Is Security by Obscurity Worthwhile?

During an internal audit of a large organization's NT network, I examined physical security for domain controllers. All domain controllers were located within the data center. All servers in the data center were identified by a six-digit number that indicated their position as row number followed by rack number and then rack position. No servers were labeled as to use or classification. In short, to locate a specific server, a directory was consulted, and then the server was located by its number.

When queried about providing additional locks for the DCs, the response was that providing obvious symbols of the importance of a server would attract attention to the server and make it the object of a console-based or physical attack. In short, by treating all servers the same, IT management felt that an attack by an employee or contractor made from within the data center would be less likely to succeed because the attacker would not know which systems were most worthy of attack.

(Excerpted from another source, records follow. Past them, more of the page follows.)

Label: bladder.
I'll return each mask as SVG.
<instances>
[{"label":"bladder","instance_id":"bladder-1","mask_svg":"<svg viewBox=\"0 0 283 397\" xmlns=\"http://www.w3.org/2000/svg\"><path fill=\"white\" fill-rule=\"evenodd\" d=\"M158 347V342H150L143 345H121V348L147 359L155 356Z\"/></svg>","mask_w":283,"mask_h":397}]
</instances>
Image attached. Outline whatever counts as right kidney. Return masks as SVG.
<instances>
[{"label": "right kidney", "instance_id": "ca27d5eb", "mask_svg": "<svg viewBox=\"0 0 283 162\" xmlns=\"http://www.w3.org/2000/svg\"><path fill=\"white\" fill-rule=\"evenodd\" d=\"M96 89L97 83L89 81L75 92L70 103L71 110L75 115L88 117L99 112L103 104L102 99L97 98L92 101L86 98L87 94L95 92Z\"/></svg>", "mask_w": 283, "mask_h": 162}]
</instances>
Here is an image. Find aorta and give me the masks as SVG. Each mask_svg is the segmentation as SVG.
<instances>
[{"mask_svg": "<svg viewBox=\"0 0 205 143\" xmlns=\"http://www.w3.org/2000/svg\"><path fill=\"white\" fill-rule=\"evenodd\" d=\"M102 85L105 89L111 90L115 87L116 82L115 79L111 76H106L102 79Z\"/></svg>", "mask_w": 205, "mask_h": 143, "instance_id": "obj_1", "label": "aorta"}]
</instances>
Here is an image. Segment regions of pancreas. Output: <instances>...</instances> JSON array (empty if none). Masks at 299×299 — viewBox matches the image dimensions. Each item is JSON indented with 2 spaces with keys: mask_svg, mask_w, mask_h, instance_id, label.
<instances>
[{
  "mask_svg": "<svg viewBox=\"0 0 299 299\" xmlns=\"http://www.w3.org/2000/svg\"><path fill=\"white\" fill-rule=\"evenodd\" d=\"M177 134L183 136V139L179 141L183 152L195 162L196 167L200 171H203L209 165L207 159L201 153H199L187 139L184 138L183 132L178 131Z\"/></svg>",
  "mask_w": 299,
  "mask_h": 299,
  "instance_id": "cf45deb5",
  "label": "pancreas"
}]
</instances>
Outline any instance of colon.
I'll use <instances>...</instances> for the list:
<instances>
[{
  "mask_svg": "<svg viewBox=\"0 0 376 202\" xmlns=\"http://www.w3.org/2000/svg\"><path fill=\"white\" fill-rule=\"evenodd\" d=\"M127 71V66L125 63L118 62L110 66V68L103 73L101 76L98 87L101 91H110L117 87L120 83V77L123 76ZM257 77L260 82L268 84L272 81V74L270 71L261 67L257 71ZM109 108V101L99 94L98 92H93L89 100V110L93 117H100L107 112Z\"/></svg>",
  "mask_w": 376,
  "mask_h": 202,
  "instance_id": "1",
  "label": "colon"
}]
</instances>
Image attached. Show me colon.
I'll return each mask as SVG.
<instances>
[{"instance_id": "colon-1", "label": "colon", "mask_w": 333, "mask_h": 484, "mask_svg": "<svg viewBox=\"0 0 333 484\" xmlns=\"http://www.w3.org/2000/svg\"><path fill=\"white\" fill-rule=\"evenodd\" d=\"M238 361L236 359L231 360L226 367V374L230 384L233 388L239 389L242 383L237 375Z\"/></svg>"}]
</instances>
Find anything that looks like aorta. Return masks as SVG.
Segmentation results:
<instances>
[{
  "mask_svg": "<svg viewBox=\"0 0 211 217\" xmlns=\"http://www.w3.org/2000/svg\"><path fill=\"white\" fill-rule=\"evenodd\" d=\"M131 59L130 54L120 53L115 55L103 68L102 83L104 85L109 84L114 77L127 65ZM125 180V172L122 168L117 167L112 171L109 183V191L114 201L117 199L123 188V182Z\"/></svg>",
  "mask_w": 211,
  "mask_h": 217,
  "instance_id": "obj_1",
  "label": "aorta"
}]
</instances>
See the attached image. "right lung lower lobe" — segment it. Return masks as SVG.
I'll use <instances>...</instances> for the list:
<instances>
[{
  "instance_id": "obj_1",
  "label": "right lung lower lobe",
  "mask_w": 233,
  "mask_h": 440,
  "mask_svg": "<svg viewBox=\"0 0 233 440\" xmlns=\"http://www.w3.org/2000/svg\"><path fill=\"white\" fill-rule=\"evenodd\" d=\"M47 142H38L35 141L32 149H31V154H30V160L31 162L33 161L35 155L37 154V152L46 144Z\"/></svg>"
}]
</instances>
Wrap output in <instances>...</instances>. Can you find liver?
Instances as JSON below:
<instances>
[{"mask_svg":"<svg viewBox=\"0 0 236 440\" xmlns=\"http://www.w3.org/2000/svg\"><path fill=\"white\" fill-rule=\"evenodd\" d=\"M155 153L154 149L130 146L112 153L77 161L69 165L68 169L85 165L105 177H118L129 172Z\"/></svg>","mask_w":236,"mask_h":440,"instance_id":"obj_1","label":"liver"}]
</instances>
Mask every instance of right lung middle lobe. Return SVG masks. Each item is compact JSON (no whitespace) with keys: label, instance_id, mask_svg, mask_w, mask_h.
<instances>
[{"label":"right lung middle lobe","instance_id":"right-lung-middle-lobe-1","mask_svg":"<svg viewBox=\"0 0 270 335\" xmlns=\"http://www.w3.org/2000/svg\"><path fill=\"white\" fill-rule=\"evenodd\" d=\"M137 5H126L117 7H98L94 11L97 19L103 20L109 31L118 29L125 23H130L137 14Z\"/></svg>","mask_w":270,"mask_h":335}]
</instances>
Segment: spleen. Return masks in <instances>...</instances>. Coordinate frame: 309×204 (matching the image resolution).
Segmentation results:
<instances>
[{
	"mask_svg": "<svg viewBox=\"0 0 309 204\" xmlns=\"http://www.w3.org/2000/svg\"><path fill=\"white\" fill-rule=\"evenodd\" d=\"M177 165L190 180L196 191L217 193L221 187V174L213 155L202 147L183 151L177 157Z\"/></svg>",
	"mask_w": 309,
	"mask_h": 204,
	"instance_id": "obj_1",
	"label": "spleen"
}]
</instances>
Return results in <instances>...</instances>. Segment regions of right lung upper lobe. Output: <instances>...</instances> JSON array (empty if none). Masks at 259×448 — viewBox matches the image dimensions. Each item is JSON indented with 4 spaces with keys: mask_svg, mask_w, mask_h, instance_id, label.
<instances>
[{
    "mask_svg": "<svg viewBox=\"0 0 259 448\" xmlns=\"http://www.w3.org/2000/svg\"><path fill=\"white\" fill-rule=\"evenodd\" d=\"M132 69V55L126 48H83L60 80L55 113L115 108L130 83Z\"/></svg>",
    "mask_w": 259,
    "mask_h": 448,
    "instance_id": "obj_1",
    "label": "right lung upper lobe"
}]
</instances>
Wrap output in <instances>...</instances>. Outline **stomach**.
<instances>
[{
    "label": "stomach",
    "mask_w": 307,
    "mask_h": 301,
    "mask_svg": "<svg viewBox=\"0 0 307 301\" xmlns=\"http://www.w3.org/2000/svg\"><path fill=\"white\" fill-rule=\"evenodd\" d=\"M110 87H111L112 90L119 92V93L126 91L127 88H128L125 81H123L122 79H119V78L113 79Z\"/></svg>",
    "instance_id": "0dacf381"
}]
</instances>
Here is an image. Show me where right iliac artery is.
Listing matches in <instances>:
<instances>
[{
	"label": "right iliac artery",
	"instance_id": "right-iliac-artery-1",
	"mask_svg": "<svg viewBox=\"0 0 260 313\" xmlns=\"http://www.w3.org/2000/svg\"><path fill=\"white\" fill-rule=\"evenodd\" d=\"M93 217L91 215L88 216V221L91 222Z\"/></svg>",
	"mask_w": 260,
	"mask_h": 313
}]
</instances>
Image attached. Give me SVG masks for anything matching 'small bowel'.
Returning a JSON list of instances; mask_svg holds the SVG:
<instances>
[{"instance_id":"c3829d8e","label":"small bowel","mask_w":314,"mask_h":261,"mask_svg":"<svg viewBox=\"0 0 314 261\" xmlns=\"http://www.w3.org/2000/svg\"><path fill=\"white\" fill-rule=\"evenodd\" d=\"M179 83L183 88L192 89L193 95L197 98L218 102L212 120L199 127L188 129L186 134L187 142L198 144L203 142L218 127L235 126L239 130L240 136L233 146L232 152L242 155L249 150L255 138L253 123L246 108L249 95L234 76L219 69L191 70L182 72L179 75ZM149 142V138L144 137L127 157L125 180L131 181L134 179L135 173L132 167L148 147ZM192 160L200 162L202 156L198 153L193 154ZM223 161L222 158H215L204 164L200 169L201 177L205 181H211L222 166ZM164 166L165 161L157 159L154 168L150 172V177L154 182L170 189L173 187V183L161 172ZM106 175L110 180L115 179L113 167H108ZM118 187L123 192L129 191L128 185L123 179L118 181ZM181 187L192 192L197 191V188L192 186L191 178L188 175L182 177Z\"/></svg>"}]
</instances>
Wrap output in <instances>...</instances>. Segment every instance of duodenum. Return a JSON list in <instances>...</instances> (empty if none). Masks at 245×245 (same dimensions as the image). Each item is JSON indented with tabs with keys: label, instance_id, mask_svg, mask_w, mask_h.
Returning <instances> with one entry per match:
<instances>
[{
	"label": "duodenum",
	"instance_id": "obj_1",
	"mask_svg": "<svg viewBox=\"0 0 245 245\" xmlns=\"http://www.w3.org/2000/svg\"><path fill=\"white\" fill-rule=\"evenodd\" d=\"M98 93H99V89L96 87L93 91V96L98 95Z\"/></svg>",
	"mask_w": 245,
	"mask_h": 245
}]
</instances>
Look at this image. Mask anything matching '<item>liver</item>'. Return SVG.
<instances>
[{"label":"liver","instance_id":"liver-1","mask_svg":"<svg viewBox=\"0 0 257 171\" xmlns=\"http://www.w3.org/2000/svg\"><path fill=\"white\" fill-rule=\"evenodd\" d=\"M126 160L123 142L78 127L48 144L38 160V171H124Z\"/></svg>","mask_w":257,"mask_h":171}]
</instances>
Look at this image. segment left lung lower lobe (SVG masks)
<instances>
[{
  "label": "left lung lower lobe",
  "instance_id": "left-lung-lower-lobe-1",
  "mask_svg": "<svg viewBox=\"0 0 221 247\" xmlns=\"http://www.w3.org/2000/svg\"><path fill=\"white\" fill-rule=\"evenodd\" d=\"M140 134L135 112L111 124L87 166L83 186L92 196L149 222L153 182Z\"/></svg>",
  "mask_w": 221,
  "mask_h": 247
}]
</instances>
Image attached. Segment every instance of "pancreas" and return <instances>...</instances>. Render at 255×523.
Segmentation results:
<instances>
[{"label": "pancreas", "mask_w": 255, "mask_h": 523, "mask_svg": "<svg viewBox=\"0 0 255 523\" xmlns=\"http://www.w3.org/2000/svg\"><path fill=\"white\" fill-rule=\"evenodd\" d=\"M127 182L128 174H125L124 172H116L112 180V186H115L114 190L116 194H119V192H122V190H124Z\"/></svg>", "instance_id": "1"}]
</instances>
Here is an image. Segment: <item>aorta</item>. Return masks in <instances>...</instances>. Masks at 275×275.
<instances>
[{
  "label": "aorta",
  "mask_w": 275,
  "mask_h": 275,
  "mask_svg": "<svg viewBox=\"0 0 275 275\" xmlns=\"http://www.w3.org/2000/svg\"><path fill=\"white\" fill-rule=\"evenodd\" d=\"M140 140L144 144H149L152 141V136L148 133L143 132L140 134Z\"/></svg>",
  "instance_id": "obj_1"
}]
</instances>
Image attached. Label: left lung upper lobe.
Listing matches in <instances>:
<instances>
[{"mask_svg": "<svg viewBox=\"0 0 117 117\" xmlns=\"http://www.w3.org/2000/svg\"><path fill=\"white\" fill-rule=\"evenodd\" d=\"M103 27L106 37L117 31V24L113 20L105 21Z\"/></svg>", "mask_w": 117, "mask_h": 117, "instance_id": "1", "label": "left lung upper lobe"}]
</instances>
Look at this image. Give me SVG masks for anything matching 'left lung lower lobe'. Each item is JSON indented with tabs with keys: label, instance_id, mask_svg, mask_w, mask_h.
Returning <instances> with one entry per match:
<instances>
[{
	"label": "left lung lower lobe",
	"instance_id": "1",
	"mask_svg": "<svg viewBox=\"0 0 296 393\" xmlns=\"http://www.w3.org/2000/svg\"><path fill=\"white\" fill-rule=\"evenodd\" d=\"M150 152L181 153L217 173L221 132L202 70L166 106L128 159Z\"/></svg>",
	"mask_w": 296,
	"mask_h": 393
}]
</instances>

This is a false assumption. A data center is not a public place. Sure, if it were penetrated either by force or via social engineering, extra locks on systems would draw attention to them. But the people who are authorized to be in the data center can, by observation or via access to the data center "directory," discover the critical systems.

Unless they have been trained to do so, no one will notice that an unauthorized employee is fooling with a sensitive system. By physically obscuring the identity of these servers, they've only become as ordinary as the rest of the machines when viewed as a whole. An attacker could easily discover which computers are worth spending time to break into. Putting extra locks on sensitive machines that are already protected is a good thing. It provides extra protection in two ways: First, it makes it physically harder for an attacker to breach security, and second, it makes it more obvious that an unauthorized person is working on it.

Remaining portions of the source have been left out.